Adrian Kingsley-Hughes, writing for ZDNet, recently did a post that he titled: "Where are Apple's high-end gaming Macs?"
This is a good question, indeed, and one I that I often personally asked myself. As Adrian points out:
"If you didn’t already know, allow me to let you in on a secret. Gaming is a very lucrative sector for both component manufacturers and OEMs. Markups are still very comfortable on pretty much anything labeled as gaming. Gaming equals high-end, and high-end means high prices and good profits. In many ways this is an ideal market for Apple to go after, so why hasn’t it?"
Personally, I think he is right - Apple really needs a good gaming system and one that doesn't just equal those in the world of Window based PC machines, but one that actually goes beyond them, if at all possible. Certainly, of course, one can run games on the existing range of Macs, but not in the way that most serious gammers would like. As Adrian points out, gaming is big business and if anybody could make such a machine, I think it an innovative company like Apple - as they are super great at making both computers and money, and lots of it, I might add.
Adrian pointed out that most games are now developed for the Window PC's, but I say, considering how the Mac is selling like hot cakes these days, and how developers are now flocking to the Mac more than ever, developers wouldn't need, in my humble opinion, much arm twisting to start developing Mac specific games.
Already Electronic Art and other big time developers are looking to the Mac and developing versions of their games for it. Even though not technically written from the ground up for the Mac, they are, non-the-less, producing them in ever greater numbers, though they rely a lot on virtulization technology to get the job done.

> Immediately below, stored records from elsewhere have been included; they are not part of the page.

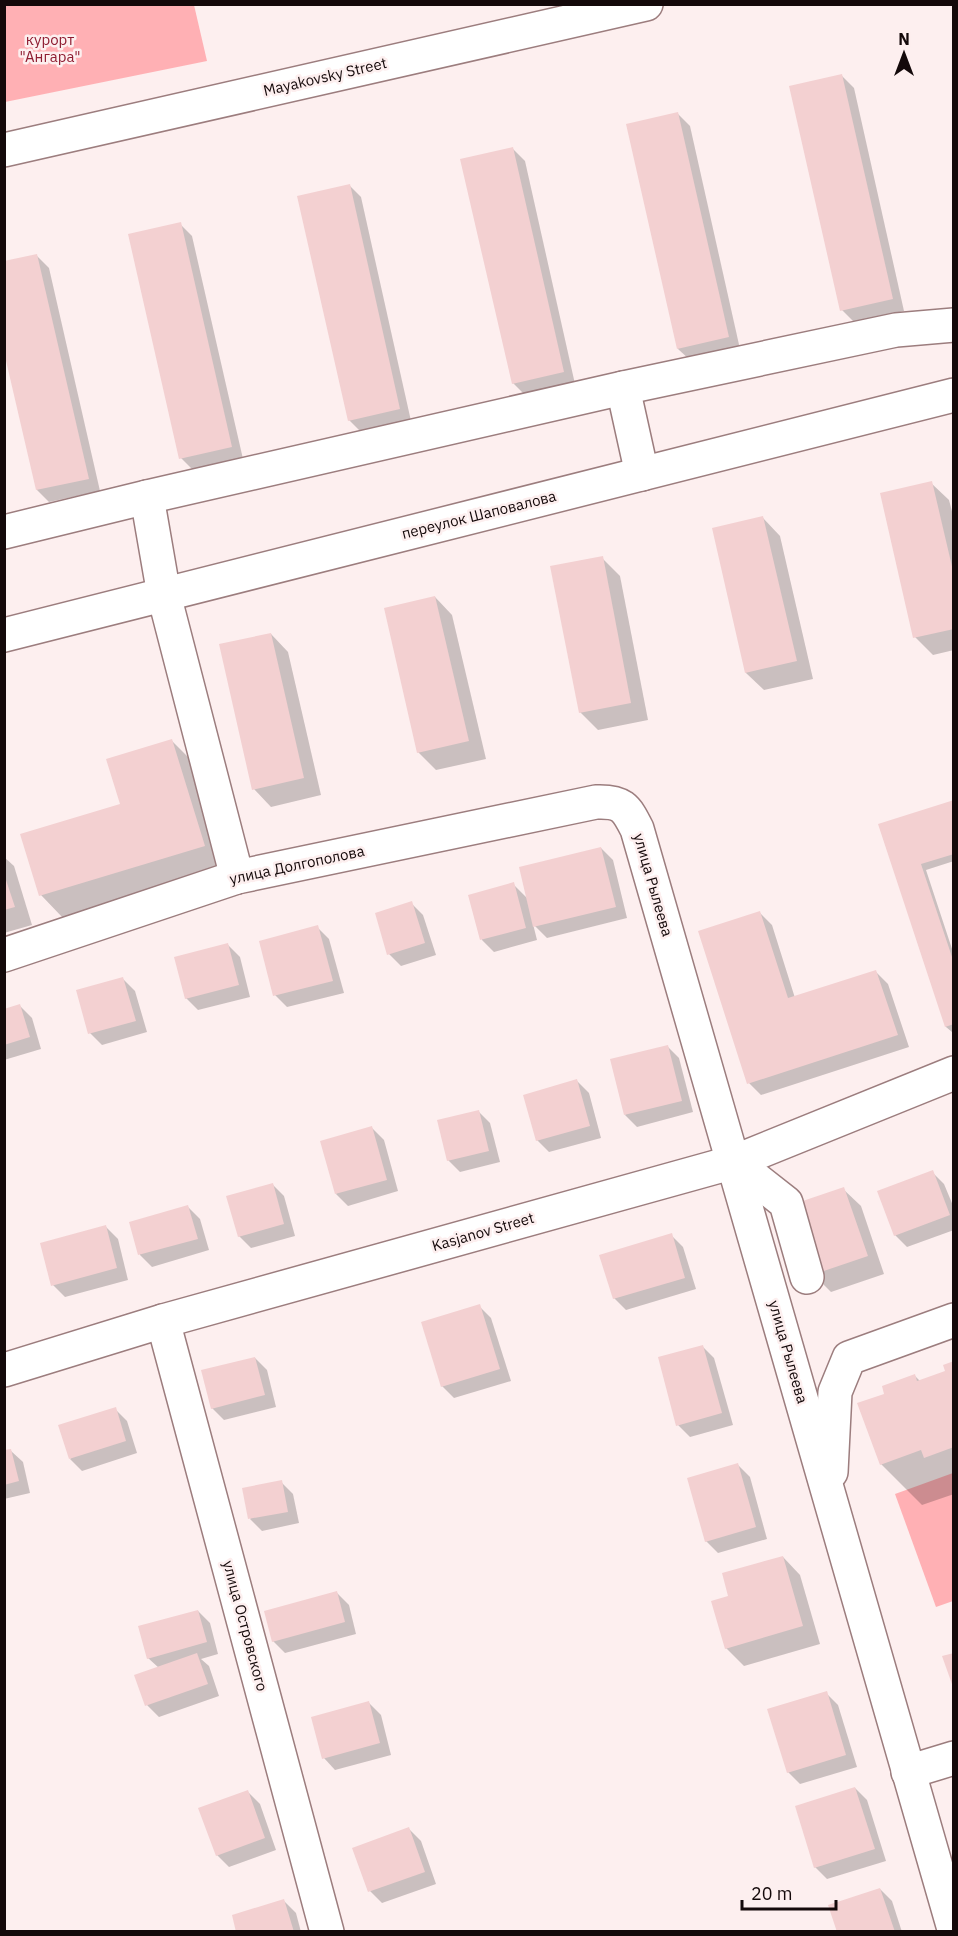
<svg xmlns="http://www.w3.org/2000/svg" width="958" height="1936" viewBox="0 0 958 1936" font-family="'IBM Plex Sans',sans-serif">
<rect width="100%" height="100%" fill="#fdefef"/>
<!-- park -->
<g fill="#ffb0b4">
<path d="M5 4 194 5 207 61 5 102Z"/>
<path d="M953 1473V1601L936 1607 895 1494Z"/>
</g>
<!-- shadow -->
<g fill="#0003">
<path d="M842 76 854 88 904 311 854 322 842 310Z"/>
<path d="M678 114 690 126 740 349 690 360 678 349Z"/>
<path d="M513 149 525 161 575 384 525 395 513 383Z"/>
<path d="M349 185 361 197 411 421 361 432 349 420Z"/>
<path d="M180 224 192 236 243 459 193 470 181 458Z"/>
<path d="M37 256 49 268 100 491 49 502 37 490Z"/>
<path d="M931 483 949 500 954 519V650L933 655 915 637Z"/>
<path d="M763 518 780 536 813 679 764 690 746 673Z"/>
<path d="M602 558 620 576 648 720 598 730 580 712Z"/>
<path d="M435 597 452 615 486 759 436 770 418 752Z"/>
<path d="M271 634 288 652 321 795 271 807 254 789Z"/>
<path d="M172 741 194 763 227 869 63 918 41 895 122 805Z"/>
<path d="M954 801V861L926 870 954 955V1032H952L946 1027 880 825Z"/>
<path d="M601 848 613 860 627 918 547 938 533 924 537 940 494 952 482 940 470 896 513 884 528 899Z"/>
<path d="M4 857 14 866 32 925 4 933Z"/>
<path d="M411 903 423 915 436 955 401 966 389 954Z"/>
<path d="M760 913 772 925 795 998 876 972 888 984 909 1047 761 1095 749 1083Z"/>
<path d="M317 927 329 939 344 993 287 1007 275 995Z"/>
<path d="M228 945 240 957 250 997 198 1010 186 998Z"/>
<path d="M123 979 135 991 147 1032 102 1045 90 1033Z"/>
<path d="M20 1006 32 1018 41 1049 4 1060V1010Z"/>
<path d="M667 1046 679 1058 693 1112 637 1127 625 1115Z"/>
<path d="M577 1081 589 1093 601 1138 549 1152 537 1140Z"/>
<path d="M478 1111 490 1123 500 1162 460 1172 448 1160Z"/>
<path d="M372 1128 384 1140 398 1191 348 1206 336 1194Z"/>
<path d="M932 1172 944 1184 954 1208V1230L907 1247 895 1235Z"/>
<path d="M272 1184 284 1196 295 1236 251 1248 239 1236Z"/>
<path d="M843 1189 861 1206 884 1274 831 1292 813 1274Z"/>
<path d="M188 1207 200 1219 209 1250 152 1267 140 1255 131 1223Z"/>
<path d="M106 1227 118 1239 128 1280 65 1297 53 1285Z"/>
<path d="M671 1235 683 1247 696 1289 626 1310 614 1298Z"/>
<path d="M479 1306 491 1318 511 1381 454 1398 442 1386Z"/>
<path d="M702 1346 714 1358 733 1425 690 1437 678 1425Z"/>
<path d="M255 1358 267 1370 276 1407 224 1420 212 1408Z"/>
<path d="M954 1362V1494L922 1505 881 1464 886 1394 915 1376 920 1381 947 1372Z"/>
<path d="M115 1409 127 1421 137 1453 82 1471 70 1459Z"/>
<path d="M11 1451 23 1462 30 1493 4 1499V1452Z"/>
<path d="M738 1465 750 1477 767 1539 718 1553 706 1541Z"/>
<path d="M281 1482 293 1494 299 1523 262 1531 250 1519Z"/>
<path d="M783 1557 800 1575 820 1644 744 1666 726 1648 730 1597Z"/>
<path d="M337 1593 349 1605 356 1634 285 1653 273 1641Z"/>
<path d="M198 1611 210 1623 218 1654 201 1659 209 1666 219 1696 159 1717 147 1705 159 1668 148 1658Z"/>
<path d="M826 1693 838 1705 857 1767 800 1784 788 1772Z"/>
<path d="M369 1703 381 1715 391 1755 335 1770 324 1758Z"/>
<path d="M855 1788 867 1800 886 1861 827 1879 815 1867Z"/>
<path d="M248 1792 260 1804 276 1850 229 1867 217 1855Z"/>
<path d="M409 1829 421 1841 436 1884 382 1903 370 1891Z"/>
<path d="M880 1889 892 1901 902 1932H838Z"/>
<path d="M284 1901 296 1913 301 1932H238Z"/>
</g>
<!-- building -->
<g fill="#f3d0d1">
<path d="M842 74 893 299 840 311 789 86Z"/>
<path d="M678 112 729 337 677 349 626 124Z"/>
<path d="M513 147 564 372 512 384 460 159Z"/>
<path d="M350 184 400 409 348 421 297 196Z"/>
<path d="M181 222 232 447 179 459 128 234Z"/>
<path d="M37 254 89 479 36 490 4 352V261Z"/>
<path d="M932 481 954 575V629L913 638 880 493Z"/>
<path d="M763 516 797 661 745 673 712 528Z"/>
<path d="M603 556 631 703 579 713 550 566Z"/>
<path d="M435 596 469 741 417 753 384 608Z"/>
<path d="M271 633 304 778 252 790 219 644Z"/>
<path d="M172 739 205 846 39 896 20 834 120 804 106 759Z"/>
<path d="M954 800V854L921 864 954 963V1024L945 1027 878 824Z"/>
<path d="M601 847 616 907 533 927 519 867Z"/>
<path d="M4 874 15 907 4 910Z"/>
<path d="M514 882 526 928 480 940 468 895Z"/>
<path d="M412 901 425 943 387 955 375 913Z"/>
<path d="M760 911 788 998 876 970 898 1035 747 1084 698 931Z"/>
<path d="M318 925 333 981 273 996 259 941Z"/>
<path d="M228 943 239 985 185 999 174 957Z"/>
<path d="M123 977 136 1021 88 1034 76 990Z"/>
<path d="M20 1004 30 1037 4 1045V1009Z"/>
<path d="M668 1045 682 1101 624 1115 610 1059Z"/>
<path d="M577 1079 590 1126 536 1141 523 1095Z"/>
<path d="M479 1110 489 1151 447 1161 437 1120Z"/>
<path d="M372 1126 387 1180 335 1194 320 1141Z"/>
<path d="M933 1170 950 1215 894 1236 877 1191Z"/>
<path d="M273 1183 284 1224 238 1237 226 1196Z"/>
<path d="M844 1187 868 1256 812 1275 788 1206Z"/>
<path d="M188 1205 198 1239 138 1255 129 1222Z"/>
<path d="M106 1225 117 1268 51 1286 40 1243Z"/>
<path d="M672 1233 685 1278 613 1299 599 1255Z"/>
<path d="M480 1304 500 1369 441 1387 421 1322Z"/>
<path d="M703 1345 722 1413 676 1426 658 1357Z"/>
<path d="M255 1357 265 1395 211 1409 201 1370Z"/>
<path d="M954 1361V1447L924 1458 921 1450 880 1465 857 1403 884 1394 882 1386 915 1374 917 1381 945 1371 943 1365Z"/>
<path d="M116 1407 126 1441 69 1459 58 1425Z"/>
<path d="M11 1449 19 1481 4 1485V1450Z"/>
<path d="M738 1463 756 1527 705 1542 687 1478Z"/>
<path d="M282 1480 288 1512 248 1519 242 1488Z"/>
<path d="M783 1556 803 1626 725 1649 711 1601 728 1596 722 1573Z"/>
<path d="M337 1591 345 1622 272 1642 264 1611Z"/>
<path d="M198 1610 207 1642 147 1659 138 1626Z"/>
<path d="M197 1653 208 1684 145 1706 134 1675Z"/>
<path d="M954 1653V1687H953L942 1656Z"/>
<path d="M827 1691 846 1755 787 1773 767 1709Z"/>
<path d="M369 1701 380 1743 322 1759 311 1717Z"/>
<path d="M855 1787 875 1849 814 1868 795 1806Z"/>
<path d="M248 1790 265 1838 216 1856 198 1808Z"/>
<path d="M409 1827 425 1872 368 1892 352 1848Z"/>
<path d="M880 1888 895 1932H837L828 1905Z"/>
<path d="M284 1899 294 1932H236L232 1915Z"/>
</g>
<g fill="none" stroke-linecap="round" stroke-linejoin="round">
<!-- minor casing -->
<g stroke="#9c7d7e" stroke-width="36">
<g id="minor">
<path d="M623 388 642 474"/>
<path d="M147 497 164 595 237 877"/>
<path d="M4 532 147 497 623 388 896 330 954 325"/>
<path d="M4 635 954 395"/>
<path d="M4 955 237 877 596 802C622 801 626 807 637 829L954 1929"/>
<path d="M734 1162 786 1203 807 1277"/>
<path d="M163 1321 327 1932"/>
<path d="M4 1370 163 1321 734 1162 954 1073"/>
<path d="M831 1472 835 1392 849 1358 954 1320"/>
<path d="M908 1772 954 1758"/>
</g>
</g>
<!-- major casing -->
<g stroke="#9c7d7e" stroke-width="36">
<path id="major" d="M4 150 646 4"/>
</g>
<!-- minor -->
<use href="#minor" stroke="#fff" stroke-width="33"/>
<!-- major -->
<use href="#major" stroke="#fff" stroke-width="33"/>
</g>
<g text-anchor="middle" stroke-width="5" stroke-linejoin="round" paint-order="stroke">
<!-- park labels -->
<g font-size="15" fill="#8f1d32" stroke="#fdefef">
<text x="50" y="45">курорт<tspan x="50" dy="17">"Ангара"</tspan></text>
</g>
<!-- street labels -->
<g font-size="15" fill="#14090a" stroke="#fdefef">
<text transform="translate(325 77) rotate(-13)" y="5">Mayakovsky Street</text>
<text transform="translate(479 515) rotate(-14)" y="5">переулок Шаповалова</text>
<text transform="translate(297 865) rotate(-12)" y="5">улица Долгополова</text>
<text transform="translate(653 885) rotate(74)" y="5">улица Рылеева</text>
<text transform="translate(483 1232) rotate(-16)" y="5">Kasjanov Street</text>
<text transform="translate(788 1352) rotate(74)" y="5">улица Рылеева</text>
<text transform="translate(245 1626) rotate(75)" y="5">улица Островского</text>
</g>
</g>
<!-- border -->
<rect width="958" height="1936" fill="none" stroke="#14090a" stroke-width="12"/>
<!-- north arrow -->
<g transform="translate(904 54)" stroke="#fdefef" stroke-width="4.5" paint-order="stroke">
<path d="M0-4.5L10 22L0 15L-10 22Z" fill="#14090a"/>
<text y="-9" font-size="16" font-weight="bold" text-anchor="middle" fill="#14090a">N</text>
</g>
<!-- scale -->
<path d="M742 1900v9h94v-9" fill="none" stroke="#14090a" stroke-width="3"/>
<text x="751" y="1900" font-size="18" fill="#14090a" stroke="#fdefef" stroke-width="4.5" paint-order="stroke">20 m</text>
</svg>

Virtualization is a good a start, but hardly the best way to play games, as serious gamers will tell you. They demand more, and Mac users, frankly, deserve more. Gaming tends to push both the software and hardware design envelope, something that usually trickles down and ends up benefiting all computer users. A high-end Mac gaming machine would also give Apple not only a chance to capture more of the significant and growing market share that the gaming offers, but also a chance for Apple to really show it's stuff, to really create something more compelling than just a great multi-media machine, something that the Mac is now.
I agree with Mr. Hughes that Apple should add a really good and dedicated gaming mother board, however, I'm not quite sure that I agree on Apple adding an Assus motherboard, because, as great as they are, I believe Apple has the ability to create something better than Assus, or anybody else for that matter. I want to see Apple design it's own gaming motherboards, because, as usually is the case with Apple, it usually ends up doing the ordinary in an extraordinary way, and gaming motherboards, etc., should be no different.
So, in conclusion, I must say that even though I'm not a gamer myself, I would very much love to see Apple come out with a true and dedicated high-end gaming rig, but when it comes to Adrian's question: "Where are Apple's high-end gaming Macs?", only Apple can answer that.
Hopefully, Apple will soon answer with a high-end Mac gaming rig, and one that will not only blow our minds, but also gaming aliens, and what not, completely out of the water!
And that's my 2 cents 4 this Thursday, April 10, 2008.